The latest CPI inflation data was released this morning. Mostly the new data just confirms what we’ve seen the past few months: consumer price inflation is at the highest levels in decades, and it is now very broad based.
To see how broad based the inflation is, we can look at any of the “special aggregates” that the BLS produces. CPI less food. CPI less shelter. CPI less food, shelter, energy, used cars and trucks (what a mouthful!). All of these are up substantially over the past year. The lowest number you can get is that last aggregate I listed, which excludes almost 60% of consumer spending, and even it is up 4.7% over the past year — the largest increase since 1991 for that particular special index.
Or, you can just look at food. We all have probably observed that meat prices are way up recently — about 15% over the past year. But it’s not just meat. It’s fruit, vegetables, grains, dairy… the whole darn food pyramid. In fact, there are only two food categories (hot dogs and cheese) and two drinks (tea and wine) that are actually down since December 2020.
I’ve covered the symbolic importance of hot dog prices before, but the fact that only four food or drink categories had price decreases are indications that food-price inflation is extremely broad-based.
So what’s causing the inflation?
This is a question I’ve tried to address before. Yesterday, my co-blogger Scott argued that the primary driver is surging demand, fueled by COVID payments, which are paid for with deficits financed with increases in the money supply. In other words, inflation is primarily a monetary phenomenon.
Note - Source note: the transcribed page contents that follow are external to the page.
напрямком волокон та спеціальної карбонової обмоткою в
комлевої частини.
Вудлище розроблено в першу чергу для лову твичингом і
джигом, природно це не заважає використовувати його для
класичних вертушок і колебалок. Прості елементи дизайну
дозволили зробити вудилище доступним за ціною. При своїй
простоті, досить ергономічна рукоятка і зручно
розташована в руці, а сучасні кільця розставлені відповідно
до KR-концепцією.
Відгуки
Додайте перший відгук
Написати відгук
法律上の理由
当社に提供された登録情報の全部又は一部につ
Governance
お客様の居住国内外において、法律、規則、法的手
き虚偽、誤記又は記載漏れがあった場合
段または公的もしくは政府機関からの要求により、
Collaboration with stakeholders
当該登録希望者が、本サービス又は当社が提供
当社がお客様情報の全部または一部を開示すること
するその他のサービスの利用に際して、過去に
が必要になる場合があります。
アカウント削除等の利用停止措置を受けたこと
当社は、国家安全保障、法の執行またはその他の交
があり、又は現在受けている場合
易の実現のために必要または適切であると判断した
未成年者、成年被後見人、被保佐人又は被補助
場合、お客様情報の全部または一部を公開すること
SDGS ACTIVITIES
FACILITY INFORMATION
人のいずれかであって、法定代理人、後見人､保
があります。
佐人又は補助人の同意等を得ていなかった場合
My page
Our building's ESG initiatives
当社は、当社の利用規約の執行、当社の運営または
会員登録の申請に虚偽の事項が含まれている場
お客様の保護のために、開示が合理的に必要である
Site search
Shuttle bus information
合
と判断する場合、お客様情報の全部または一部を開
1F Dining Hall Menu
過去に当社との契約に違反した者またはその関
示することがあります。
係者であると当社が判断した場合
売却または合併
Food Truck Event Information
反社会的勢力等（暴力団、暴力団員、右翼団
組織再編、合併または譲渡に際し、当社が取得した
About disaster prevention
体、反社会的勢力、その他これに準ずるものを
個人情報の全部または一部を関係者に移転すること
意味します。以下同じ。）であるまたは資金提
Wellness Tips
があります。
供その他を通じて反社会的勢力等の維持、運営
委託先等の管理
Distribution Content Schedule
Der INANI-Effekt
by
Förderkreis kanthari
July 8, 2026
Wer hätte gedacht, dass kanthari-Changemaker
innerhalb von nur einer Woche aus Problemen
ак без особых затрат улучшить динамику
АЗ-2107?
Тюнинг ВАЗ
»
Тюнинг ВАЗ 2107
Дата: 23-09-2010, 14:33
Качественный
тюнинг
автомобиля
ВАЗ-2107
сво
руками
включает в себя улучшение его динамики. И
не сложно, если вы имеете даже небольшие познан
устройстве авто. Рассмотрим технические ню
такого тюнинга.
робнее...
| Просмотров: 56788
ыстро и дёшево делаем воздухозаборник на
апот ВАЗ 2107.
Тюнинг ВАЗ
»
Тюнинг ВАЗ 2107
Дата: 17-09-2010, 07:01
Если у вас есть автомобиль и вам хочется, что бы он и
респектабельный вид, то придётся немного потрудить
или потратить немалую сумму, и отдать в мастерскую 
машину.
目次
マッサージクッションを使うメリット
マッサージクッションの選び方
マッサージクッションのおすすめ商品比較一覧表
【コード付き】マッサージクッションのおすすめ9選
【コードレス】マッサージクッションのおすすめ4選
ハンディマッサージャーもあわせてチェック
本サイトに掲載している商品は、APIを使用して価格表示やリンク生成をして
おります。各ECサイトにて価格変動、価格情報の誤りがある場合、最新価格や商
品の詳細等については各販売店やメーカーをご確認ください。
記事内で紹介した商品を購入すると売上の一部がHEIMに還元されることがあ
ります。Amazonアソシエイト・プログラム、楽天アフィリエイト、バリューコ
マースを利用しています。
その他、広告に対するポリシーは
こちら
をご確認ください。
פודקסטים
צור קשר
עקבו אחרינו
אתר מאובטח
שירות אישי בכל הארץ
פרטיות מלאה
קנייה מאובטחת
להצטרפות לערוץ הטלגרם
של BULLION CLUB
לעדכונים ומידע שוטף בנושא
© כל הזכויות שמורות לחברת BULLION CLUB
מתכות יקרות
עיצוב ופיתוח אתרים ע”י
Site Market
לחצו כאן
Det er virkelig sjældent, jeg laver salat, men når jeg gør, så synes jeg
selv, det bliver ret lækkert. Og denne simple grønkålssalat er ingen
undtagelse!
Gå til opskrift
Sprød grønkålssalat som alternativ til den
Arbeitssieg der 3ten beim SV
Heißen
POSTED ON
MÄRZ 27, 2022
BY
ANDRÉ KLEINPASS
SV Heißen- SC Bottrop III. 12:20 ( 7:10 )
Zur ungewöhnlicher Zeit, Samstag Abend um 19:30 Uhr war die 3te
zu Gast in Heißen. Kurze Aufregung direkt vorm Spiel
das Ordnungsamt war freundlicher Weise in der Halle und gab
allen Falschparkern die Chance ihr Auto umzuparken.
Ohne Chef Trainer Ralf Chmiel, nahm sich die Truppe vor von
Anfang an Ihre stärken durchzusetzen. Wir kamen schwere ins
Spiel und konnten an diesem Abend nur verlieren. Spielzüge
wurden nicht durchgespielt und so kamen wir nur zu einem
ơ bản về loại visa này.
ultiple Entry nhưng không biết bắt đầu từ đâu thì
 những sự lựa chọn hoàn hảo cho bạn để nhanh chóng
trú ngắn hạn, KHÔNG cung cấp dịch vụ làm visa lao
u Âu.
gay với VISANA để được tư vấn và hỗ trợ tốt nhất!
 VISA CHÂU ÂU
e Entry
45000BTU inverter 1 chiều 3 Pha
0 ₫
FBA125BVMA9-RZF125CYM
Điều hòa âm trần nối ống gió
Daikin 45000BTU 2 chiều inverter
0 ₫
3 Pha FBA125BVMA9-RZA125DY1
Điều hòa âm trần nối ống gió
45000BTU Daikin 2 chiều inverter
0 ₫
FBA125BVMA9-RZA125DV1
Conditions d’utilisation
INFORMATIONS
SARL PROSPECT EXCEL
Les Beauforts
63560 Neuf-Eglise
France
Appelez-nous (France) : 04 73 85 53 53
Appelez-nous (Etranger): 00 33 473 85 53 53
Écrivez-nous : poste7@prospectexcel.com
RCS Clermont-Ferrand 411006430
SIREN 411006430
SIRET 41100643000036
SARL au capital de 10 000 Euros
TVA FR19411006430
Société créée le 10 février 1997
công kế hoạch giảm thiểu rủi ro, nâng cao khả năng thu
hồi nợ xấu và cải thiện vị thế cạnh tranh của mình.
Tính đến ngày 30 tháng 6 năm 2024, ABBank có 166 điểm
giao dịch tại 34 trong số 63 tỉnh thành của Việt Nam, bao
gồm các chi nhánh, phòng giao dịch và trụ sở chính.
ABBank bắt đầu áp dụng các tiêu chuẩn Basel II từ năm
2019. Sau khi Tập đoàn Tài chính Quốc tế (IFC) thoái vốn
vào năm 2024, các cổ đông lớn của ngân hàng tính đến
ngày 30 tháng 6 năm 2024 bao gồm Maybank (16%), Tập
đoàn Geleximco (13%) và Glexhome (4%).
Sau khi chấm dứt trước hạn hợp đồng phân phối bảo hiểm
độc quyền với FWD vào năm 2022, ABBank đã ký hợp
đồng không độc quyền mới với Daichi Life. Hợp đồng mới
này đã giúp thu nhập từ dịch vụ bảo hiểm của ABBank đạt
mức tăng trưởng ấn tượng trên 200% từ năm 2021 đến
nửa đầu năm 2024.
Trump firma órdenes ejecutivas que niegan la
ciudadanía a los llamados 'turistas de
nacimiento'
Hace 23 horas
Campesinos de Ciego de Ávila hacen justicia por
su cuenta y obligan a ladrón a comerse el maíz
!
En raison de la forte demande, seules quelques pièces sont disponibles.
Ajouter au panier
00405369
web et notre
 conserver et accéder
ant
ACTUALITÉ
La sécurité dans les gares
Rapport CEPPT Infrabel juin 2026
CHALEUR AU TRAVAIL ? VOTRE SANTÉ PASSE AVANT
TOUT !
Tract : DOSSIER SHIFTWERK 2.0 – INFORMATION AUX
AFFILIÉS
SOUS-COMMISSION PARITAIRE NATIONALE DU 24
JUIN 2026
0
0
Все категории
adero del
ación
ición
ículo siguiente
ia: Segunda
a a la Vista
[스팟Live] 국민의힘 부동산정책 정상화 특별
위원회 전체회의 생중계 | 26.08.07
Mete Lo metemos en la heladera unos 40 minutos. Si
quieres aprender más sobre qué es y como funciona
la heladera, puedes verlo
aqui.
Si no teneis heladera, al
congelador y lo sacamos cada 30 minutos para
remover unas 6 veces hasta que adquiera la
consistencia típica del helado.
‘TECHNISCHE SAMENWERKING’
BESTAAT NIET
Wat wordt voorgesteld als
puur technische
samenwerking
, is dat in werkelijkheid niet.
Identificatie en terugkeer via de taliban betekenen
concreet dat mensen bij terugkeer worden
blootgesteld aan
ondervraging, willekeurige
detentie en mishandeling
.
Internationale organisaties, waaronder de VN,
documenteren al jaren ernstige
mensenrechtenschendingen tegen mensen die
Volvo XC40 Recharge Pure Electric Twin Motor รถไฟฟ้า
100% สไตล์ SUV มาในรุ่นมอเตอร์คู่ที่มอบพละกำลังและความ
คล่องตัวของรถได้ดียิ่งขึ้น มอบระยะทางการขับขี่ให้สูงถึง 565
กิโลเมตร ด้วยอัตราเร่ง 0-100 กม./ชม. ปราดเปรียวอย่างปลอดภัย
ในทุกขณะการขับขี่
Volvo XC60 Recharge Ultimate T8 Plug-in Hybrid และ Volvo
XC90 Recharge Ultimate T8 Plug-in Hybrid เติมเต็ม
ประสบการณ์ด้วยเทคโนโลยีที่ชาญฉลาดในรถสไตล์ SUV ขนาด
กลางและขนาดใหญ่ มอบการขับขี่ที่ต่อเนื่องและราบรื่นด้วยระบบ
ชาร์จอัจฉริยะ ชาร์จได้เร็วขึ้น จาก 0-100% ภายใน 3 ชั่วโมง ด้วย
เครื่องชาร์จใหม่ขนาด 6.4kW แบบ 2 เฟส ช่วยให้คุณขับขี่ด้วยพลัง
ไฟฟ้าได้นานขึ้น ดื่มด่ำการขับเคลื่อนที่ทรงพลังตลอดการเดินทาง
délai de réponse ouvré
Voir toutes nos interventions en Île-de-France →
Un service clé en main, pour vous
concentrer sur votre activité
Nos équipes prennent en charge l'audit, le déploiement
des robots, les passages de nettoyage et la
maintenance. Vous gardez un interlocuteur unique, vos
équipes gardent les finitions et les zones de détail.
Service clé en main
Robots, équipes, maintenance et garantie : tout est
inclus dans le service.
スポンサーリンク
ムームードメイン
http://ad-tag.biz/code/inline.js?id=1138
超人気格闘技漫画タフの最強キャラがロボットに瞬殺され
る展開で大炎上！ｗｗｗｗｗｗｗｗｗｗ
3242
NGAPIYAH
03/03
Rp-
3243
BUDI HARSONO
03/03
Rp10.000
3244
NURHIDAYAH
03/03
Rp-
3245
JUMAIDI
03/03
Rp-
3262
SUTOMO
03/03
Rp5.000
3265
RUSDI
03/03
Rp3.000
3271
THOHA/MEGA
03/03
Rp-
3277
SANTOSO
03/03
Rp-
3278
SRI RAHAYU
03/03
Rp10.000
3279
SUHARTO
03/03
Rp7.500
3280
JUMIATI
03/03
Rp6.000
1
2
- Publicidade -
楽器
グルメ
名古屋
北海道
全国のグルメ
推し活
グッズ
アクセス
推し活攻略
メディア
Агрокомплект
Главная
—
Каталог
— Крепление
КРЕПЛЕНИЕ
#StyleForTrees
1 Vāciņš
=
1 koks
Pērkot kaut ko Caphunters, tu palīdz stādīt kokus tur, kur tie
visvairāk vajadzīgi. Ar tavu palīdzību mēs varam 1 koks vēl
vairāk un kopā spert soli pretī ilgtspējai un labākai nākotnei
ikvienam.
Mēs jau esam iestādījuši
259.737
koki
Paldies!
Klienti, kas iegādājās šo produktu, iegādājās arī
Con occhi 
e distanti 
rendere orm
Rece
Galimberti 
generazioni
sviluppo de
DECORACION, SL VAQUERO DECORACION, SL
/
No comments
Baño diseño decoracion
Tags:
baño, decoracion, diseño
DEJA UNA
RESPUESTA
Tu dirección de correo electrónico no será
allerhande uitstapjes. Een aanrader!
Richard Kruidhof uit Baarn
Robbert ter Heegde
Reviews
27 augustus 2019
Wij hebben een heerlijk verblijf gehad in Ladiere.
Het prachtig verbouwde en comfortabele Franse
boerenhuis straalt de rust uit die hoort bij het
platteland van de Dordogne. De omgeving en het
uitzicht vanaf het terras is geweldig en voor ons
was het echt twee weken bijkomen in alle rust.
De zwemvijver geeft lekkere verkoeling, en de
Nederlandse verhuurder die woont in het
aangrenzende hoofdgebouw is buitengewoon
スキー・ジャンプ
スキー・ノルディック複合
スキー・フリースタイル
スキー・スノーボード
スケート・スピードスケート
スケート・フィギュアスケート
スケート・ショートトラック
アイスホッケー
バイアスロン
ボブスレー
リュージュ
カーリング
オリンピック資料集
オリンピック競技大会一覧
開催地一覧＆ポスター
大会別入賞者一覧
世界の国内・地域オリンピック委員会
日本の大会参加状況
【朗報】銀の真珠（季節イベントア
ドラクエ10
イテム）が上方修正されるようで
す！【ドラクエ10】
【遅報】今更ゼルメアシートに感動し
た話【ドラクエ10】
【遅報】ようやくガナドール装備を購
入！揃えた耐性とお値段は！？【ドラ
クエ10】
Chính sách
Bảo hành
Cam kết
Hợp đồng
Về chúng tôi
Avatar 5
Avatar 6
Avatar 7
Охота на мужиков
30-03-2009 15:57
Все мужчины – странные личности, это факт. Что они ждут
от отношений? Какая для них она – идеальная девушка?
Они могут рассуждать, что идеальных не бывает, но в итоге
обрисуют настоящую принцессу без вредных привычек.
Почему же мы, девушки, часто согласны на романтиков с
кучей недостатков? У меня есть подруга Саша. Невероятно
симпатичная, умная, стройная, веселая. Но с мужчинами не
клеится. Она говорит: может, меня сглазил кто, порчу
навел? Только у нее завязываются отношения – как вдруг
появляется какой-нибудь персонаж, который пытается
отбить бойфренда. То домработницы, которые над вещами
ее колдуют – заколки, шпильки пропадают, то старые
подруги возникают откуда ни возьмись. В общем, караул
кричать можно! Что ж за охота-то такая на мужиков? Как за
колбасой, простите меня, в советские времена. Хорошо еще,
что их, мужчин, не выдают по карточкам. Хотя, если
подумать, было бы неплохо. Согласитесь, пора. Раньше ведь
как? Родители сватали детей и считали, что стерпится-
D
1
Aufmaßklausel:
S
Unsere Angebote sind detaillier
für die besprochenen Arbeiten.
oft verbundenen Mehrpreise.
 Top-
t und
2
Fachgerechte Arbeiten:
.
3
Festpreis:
Given that I downplayed the role of monetary policy too much 6 months ago, and focused on supply-chain issues, I should be cautious when arguing against the importance of monetary policy. But let’s look at the data in a little more detail.
This chart from the CEA remains one of my favorites:
For inflation over the past year, we can say that roughly 1/4 comes from energy, 1/4 is “vehicle related” plus pandemic-affected services, and the remaining 1/2 is… everything else.
For each factor, is it most accurate to say these changes are due to supply chains, monetary inflation, or a combination?
For the 1/4 of the increase from vehicle prices and pandemic-affected services, these seem like the best case for supply chain problems.
For the 1/4 from energy prices, I’d say it is a mix. Energy prices are primarily set globally, though the US is a big part of global demand. Put there are undoubtedly supply-chain issues for energy as well. Let’s call this one roughly half caused by each.
And finally, for the half of inflation caused by everything else? Some of this is supply-chain issues, for certain particular goods, but here I would agree that this is mostly an increase in demand. Some of that demand may be “pent up,” both in the sense of people having saved during the pandemic and just a desire to buy stuff they weren’t able to during the worst of the pandemic. But a lot of it too is because people have more money in their pockets as a result of fiscal stimulus (paid for with deficit-financed new dollars).
So what’s the bottom line? I’m inclined to agree with Scott’s argument that the primary cause, meaning more than half of the total effect, of inflation is monetary policy. But there’s still a lot of impact from supply chain issues and other pandemic peculiarities.
As always, we’ll wait for more data, and reevaluate in a month or two.
The supply chain costs or Covid dollars probably both seems likely. In the UK we are seeing price inflation rise too but there hasn’t been any helicopter money yet inflation likely to be similar. We need to be wary of rushing to blame monetary policy.